Butler then transferred to Robert Morris University in August 2001, but had to sit out the 2001 season. He played in 20 games, all starts, for the Robert Morris Colonials from 2002 to 2003. He caught 29 passes for a team-leading 459 yards in 2002. Butler converted to strong safety in 2003. He accumulated 84 tackles, two interceptions, nine pass breakups, and two forced fumbles for the Colonials during the 2003 season, earning him first-team Division I-AA All-American honors.

==Professional career==
Butler signed with the San Diego Chargers of the National Football League (NFL) on April 25, 2004, after going undrafted in the 2004 NFL draft, becoming the fifth player in Robert Morris history to sign an NFL contract. He was released by the Chargers on September 5 and signed to the team's practice squad the following day. He was promoted to the active roster of the Chargers on November 30, 2004. Butler played in five games for the team during the 2004 season, recording three solo tackles and four tackle assists. He also returned two kickoffs for 35 yards. He was released by the Chargers on September 3, 2005.

On November 11, 2005, Butler was signed to the practice squad of the Baltimore Ravens of the NFL. He was promoted to the team's active roster on December 30. He re-signed with the Ravens on May 18, 2006. Butler was released by the team on September 2, 2006.

He had a workout with the New England Patriots of the NFL in December 2006. He signed a two-year contract with the NFL's Kansas City Chiefs on February 12, 2007. Butler was released by the Chiefs on September 2, 2007.

He signed with the Kansas City Brigade of the Arena Football League on November 29, 2007. He was released by the team on February 16, 2008, signed by the Brigade on March 18 and placed on recallable waivers nine days later. The Brigade signed Butler to the team's practice squad on April 2 and promoted him to the active roster on April 12. He was placed on recallable waivers on April 29, signed by the Brigade on May 1 and placed on recallable waivers on May 7, 2008. Overall, he totaled eleven solo tackles, seven tackle assists and one interception for the Brigade during the 2008 season.

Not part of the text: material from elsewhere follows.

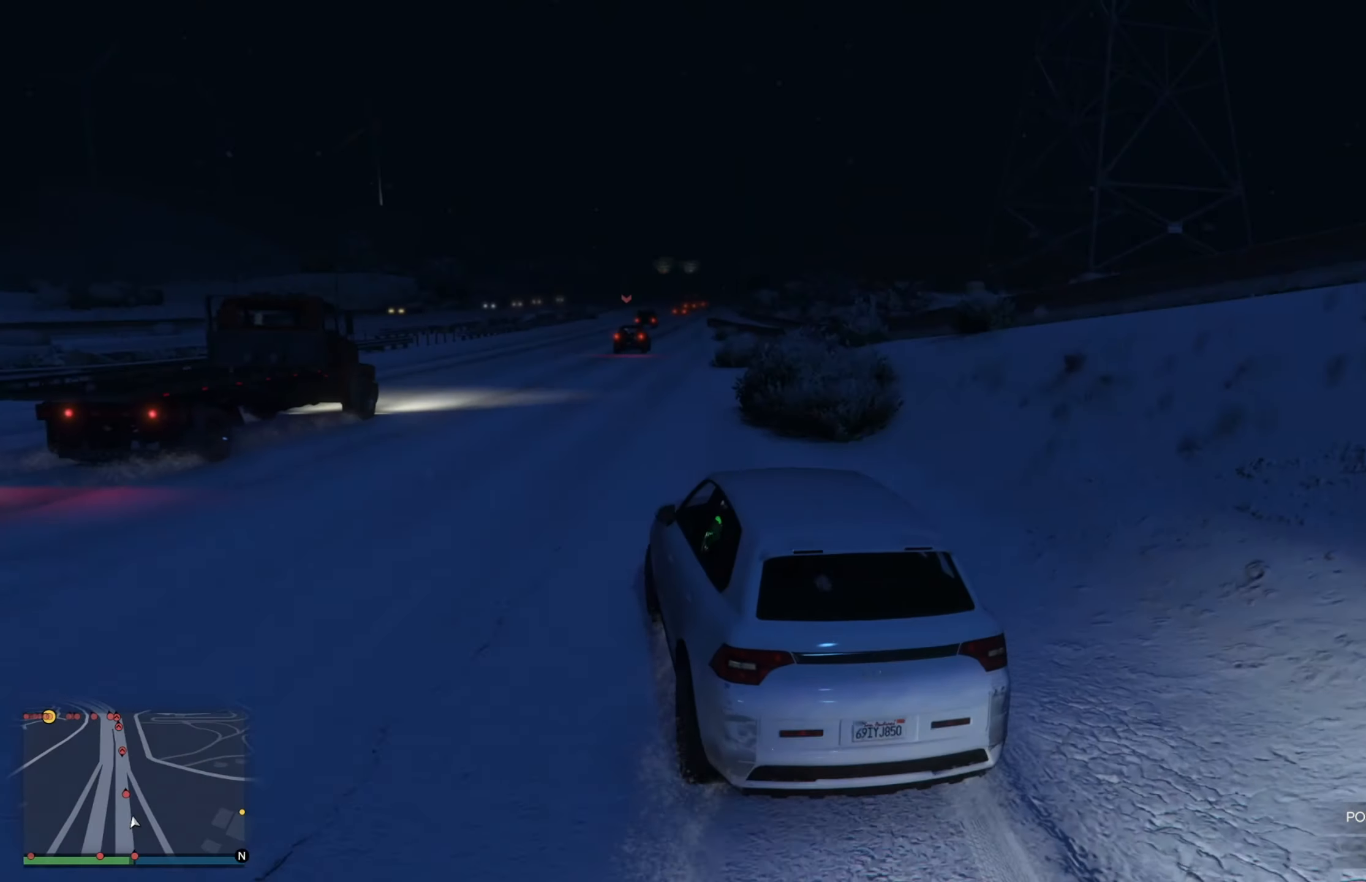
{"buttons": ["R2"], "left_stick": "center", "right_stick": "center", "events": [[133, "left_stick", "right"], [316, "left_stick", "center"]]}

Butler signed with the Erie RiverRats of the American Indoor Football Association in May 2008 and played for them during the 2008 season. He played with former Perry Traditional and Pittsburgh Panthers teammate Rod Rutherford as a member of the RiverRats. Butler was signed by the Wheeling Wildcats of the Continental Indoor Football League on December 21, 2008, and played for the team during the 2009 season. He again played with Rutherford in Wheeling. Butler also played under head coach Shawn Liotta in both Erie and Wheeling.

==Personal life==
Butler has spent time working for PPG Industries after his playing career. He earned an MBA from Olin Business School. As of 2020, Butler was the wide receivers and defensive backs coach at Calabasas High School in Calabasas, California.

His son Aaron, a four-star recruit from Calabasas High School in California, committed to the Colorado Buffaloes football team for the 2024 class.